§ Supplied passage
God is Also With Us As Helpers
And when you are the lifter, the helper, the same thing is true. The process of getting up is still always happening imo, with God. When we are with another person on the ground, then, too, perhaps then, especially, we need to let God in to do the work, to know that all healing comes from God and we are just a vehicle for that divine process, witnessing and supporting the divine healing process that is unfolding in the other person. Imo, the lifting is always happening in partnership with God.
God Needs Our Assistance, Too?
I want to take another more radical step. Given that the imo relationship generally goes both ways, what if at times it is God who is as it were on the ground with all the heavy burdens needing us to lift a hand? I might not be so bold to suggest this if not that the midrash already does so. At the burning bush scene, God calls out to Moshe and doubles his name – Moshe Moshe. The midrash (Shmot Rabbah 2:6) notes that the doubling has no punctuation between the two names and compares the situation to a person carrying a very heavy burden who calls out desperately for help – Moshe Moshe – without pausing between the names. Perhaps that is indeed how it is for God sometimes, overburdened by the terrible suffering in this world, desperately calling out to us for assistance in carrying the load.

§ What the task asks
Pick up the reflection on lifting others in partnership with God and continue it from its final sentence.

§ Excerpted data
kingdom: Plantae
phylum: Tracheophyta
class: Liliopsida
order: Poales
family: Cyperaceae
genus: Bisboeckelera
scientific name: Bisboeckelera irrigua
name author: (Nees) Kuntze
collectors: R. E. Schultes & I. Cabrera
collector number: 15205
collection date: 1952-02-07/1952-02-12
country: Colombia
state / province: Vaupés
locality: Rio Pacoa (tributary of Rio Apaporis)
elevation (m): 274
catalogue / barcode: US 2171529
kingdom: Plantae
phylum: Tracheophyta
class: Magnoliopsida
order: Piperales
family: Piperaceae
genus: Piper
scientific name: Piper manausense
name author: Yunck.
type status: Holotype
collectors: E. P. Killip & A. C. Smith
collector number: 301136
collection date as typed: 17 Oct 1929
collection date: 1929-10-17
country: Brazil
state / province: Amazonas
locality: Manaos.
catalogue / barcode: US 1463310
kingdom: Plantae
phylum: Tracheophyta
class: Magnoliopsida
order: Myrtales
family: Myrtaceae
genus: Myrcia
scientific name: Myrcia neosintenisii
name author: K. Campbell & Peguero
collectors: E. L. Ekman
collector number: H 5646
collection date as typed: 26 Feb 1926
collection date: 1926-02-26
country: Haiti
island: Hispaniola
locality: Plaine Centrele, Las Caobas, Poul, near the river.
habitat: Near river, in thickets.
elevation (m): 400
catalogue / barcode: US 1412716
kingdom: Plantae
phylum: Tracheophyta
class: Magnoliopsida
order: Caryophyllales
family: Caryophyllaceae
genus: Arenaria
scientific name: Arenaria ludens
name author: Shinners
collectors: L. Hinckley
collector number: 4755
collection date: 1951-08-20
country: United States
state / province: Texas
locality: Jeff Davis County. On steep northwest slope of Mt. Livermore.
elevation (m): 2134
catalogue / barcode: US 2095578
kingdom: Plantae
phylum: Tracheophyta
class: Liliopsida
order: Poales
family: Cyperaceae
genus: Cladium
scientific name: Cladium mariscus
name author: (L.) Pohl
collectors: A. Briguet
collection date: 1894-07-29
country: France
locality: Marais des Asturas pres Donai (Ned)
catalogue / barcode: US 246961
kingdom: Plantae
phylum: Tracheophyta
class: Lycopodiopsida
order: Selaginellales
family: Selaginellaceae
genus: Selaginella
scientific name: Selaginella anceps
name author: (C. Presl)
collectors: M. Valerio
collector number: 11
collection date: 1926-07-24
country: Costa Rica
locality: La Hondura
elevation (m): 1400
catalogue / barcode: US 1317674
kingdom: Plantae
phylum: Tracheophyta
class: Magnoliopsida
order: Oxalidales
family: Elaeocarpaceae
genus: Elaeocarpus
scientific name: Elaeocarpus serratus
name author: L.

§ Response
Imo, with God, too, we can have this double relationship, both taking support and strangely also offering it; sometimes we are the fallen one and sometimes we are the one who lends a hand, even to God. Can you feel how important and needed and vital that means you are in the world? God needs your assistance in lifting. The word imo is a word of participation, together with God, and that is the message here – God needs us to participate in redemption, to play our part in lifting ourselves and each other up. God can’t bear the weight alone.
Understanding Our Role
And neither can we bear it alone. Perhaps that is our primary mistake, the thing that makes us feel so heavily burdened that we fall down in the first place – the false belief that the weight of the world and each other and even ourselves is on our shoulders alone. In learning to get up imo, together with others and with God, we heal ourselves of the burdens that brought us down in the first place. We learn the imo lesson, the lesson of participation, that the work is not ours to complete on our own, nor are we free to desist from it. Lo alekha hamelakha ligmor, the work is not “on you,” alekha, as a burden, velo atah ben horin lehivatel mimenah, but neither can you sit idly by (Pirkei Avot 2:16). Your role is to participate in the lifting up that is redemption, the lifting up, the hakamah, like the hakamah, the erection of the mishkan, a sacred task of raising up.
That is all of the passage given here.